この吒枳尼天は、東海義易の師の寒厳義尹が入宋した折に加護を受けたキツネにまたがった女神使のことで、寒巌自作の「豊川吒枳真天(とよかわだきにしんてん)」を山門の鎮守として祀ったと言われている。

白い狐にまたがった稲穂をかついだ吒枳真天像が「豊川稲荷」の通称で、江戸時代以降から寺全体が「豊川稲荷」として著名となった。

そもそも神社と寺の違いは、神道と仏教の違いである。
神道は古代から自然発生したもの。
仏教はお釈迦様が起こした宗教で、神佛習合という形態をとりながら民衆の中に溶け込んでいった。

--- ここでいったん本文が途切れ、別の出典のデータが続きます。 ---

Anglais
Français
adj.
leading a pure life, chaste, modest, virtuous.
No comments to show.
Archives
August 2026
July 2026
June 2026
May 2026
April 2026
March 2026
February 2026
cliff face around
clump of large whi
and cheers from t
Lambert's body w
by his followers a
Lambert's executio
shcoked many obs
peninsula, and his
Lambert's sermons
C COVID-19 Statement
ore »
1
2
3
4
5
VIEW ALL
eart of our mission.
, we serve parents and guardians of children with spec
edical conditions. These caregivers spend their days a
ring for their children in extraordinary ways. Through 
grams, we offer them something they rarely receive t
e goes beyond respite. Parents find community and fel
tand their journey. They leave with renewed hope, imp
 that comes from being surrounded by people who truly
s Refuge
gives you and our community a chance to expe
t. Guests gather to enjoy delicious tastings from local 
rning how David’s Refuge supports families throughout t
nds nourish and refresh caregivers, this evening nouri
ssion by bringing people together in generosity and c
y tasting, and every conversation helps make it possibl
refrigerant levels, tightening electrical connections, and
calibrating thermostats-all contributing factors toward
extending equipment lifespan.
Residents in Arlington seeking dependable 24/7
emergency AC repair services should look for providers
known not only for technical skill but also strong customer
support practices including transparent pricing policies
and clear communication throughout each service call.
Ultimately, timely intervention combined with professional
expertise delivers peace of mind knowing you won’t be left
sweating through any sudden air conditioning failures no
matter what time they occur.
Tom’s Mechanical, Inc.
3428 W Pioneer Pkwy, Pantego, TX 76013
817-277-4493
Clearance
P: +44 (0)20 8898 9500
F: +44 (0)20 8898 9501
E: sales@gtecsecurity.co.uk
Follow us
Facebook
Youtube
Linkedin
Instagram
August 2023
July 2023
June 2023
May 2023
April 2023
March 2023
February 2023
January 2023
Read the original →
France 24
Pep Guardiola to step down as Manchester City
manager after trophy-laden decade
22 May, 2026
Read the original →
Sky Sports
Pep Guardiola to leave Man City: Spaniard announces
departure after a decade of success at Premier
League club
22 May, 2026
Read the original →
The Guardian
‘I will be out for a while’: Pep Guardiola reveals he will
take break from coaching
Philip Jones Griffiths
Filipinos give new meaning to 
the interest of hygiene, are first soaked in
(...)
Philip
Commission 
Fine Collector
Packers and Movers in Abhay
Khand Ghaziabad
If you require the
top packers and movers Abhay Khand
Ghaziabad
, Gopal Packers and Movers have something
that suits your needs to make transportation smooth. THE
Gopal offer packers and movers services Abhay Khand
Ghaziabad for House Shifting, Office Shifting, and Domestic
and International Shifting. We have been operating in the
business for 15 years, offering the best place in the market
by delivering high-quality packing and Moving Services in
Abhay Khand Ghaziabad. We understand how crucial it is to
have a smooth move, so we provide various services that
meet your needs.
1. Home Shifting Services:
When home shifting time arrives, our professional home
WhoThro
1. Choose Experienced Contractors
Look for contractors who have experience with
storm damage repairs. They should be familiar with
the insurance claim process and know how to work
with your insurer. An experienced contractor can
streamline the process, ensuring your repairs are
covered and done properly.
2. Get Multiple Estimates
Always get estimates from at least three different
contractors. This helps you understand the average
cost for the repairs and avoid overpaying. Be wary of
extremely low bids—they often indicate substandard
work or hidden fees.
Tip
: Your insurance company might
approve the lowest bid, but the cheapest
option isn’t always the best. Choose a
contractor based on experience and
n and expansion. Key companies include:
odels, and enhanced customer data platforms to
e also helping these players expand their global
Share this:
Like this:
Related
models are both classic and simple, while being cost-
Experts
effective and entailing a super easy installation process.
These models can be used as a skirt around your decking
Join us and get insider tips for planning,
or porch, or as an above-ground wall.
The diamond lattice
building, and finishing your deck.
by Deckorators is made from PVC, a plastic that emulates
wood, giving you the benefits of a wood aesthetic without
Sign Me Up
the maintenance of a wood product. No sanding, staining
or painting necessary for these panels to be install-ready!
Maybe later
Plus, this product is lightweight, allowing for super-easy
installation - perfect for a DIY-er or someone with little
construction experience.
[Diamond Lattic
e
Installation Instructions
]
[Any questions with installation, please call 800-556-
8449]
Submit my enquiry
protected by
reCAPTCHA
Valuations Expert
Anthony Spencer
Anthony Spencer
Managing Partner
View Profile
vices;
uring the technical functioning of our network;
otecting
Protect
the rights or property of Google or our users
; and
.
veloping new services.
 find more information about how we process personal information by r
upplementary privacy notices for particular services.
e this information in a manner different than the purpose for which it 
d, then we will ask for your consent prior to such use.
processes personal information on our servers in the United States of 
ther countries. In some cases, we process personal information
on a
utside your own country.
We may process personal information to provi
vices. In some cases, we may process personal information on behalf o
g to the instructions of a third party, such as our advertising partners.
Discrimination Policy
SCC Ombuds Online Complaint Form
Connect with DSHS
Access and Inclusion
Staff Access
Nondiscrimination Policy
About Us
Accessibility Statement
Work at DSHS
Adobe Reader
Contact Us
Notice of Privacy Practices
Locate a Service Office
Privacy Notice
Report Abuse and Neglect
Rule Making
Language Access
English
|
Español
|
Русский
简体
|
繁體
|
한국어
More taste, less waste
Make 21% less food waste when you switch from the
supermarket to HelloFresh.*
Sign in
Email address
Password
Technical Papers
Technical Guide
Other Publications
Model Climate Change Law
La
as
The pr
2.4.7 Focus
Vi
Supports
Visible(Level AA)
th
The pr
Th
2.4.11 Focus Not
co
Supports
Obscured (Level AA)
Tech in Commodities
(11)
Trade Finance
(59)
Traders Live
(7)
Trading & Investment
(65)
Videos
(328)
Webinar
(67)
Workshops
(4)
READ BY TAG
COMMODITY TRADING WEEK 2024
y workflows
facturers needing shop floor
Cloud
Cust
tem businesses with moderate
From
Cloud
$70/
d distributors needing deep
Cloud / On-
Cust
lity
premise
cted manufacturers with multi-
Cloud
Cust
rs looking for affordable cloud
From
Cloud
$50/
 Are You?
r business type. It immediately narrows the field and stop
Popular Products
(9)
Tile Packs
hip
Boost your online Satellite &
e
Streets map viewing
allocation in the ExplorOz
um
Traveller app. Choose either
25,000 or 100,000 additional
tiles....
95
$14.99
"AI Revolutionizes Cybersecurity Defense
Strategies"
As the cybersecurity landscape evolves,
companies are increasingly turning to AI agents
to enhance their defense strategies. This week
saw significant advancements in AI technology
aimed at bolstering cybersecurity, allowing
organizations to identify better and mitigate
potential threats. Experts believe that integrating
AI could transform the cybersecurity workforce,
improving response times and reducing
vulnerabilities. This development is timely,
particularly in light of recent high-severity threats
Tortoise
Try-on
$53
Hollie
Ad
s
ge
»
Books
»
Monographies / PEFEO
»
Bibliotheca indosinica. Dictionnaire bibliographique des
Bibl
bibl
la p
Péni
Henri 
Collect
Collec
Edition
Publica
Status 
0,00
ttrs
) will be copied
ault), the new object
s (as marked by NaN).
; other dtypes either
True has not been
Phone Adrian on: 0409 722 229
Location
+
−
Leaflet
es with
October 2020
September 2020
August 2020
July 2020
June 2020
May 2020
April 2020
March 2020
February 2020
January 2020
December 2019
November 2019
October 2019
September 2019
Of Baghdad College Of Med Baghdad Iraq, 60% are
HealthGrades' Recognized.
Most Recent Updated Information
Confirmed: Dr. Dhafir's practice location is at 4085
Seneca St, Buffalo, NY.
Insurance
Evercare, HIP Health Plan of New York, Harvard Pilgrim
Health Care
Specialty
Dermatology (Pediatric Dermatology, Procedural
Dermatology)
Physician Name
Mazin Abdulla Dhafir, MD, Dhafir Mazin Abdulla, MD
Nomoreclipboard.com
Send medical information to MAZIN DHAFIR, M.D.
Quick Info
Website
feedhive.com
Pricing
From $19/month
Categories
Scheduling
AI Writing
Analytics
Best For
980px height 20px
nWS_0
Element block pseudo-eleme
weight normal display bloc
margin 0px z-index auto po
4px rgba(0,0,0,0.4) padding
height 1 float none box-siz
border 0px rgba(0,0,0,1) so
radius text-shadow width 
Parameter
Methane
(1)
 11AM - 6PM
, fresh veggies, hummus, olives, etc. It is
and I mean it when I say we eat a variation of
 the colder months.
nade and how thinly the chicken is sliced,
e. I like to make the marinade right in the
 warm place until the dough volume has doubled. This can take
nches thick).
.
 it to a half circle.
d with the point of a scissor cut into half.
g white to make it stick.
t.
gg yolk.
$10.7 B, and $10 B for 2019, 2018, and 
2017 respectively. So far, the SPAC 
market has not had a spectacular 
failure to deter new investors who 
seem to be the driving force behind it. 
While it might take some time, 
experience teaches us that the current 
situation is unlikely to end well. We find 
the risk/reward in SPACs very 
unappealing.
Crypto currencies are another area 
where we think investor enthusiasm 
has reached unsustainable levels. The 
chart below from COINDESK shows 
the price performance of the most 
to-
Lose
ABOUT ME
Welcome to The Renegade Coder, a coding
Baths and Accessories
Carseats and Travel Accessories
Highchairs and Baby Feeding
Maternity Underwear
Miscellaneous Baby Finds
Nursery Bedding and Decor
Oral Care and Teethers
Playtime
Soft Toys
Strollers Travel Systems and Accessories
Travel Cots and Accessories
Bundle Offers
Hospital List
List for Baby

明治時代になって、神仏分離令に基づき、妙厳寺にも神仏区別の厳しい取り調べが及ぶが、神道の神社系キツネを掲げているのではなく、仏教の吒枳尼天がまたがるキツネのことであると主張して難を逃れたという経緯がある。

仏法守護の善神である咤枳尼真天が、豊川稲荷という名前で本来の妙厳寺より有名になったのは、江戸時代からの商売繁盛、家内安全、福徳開運の神として、広く庶民の間に広まったことによるもののようだ。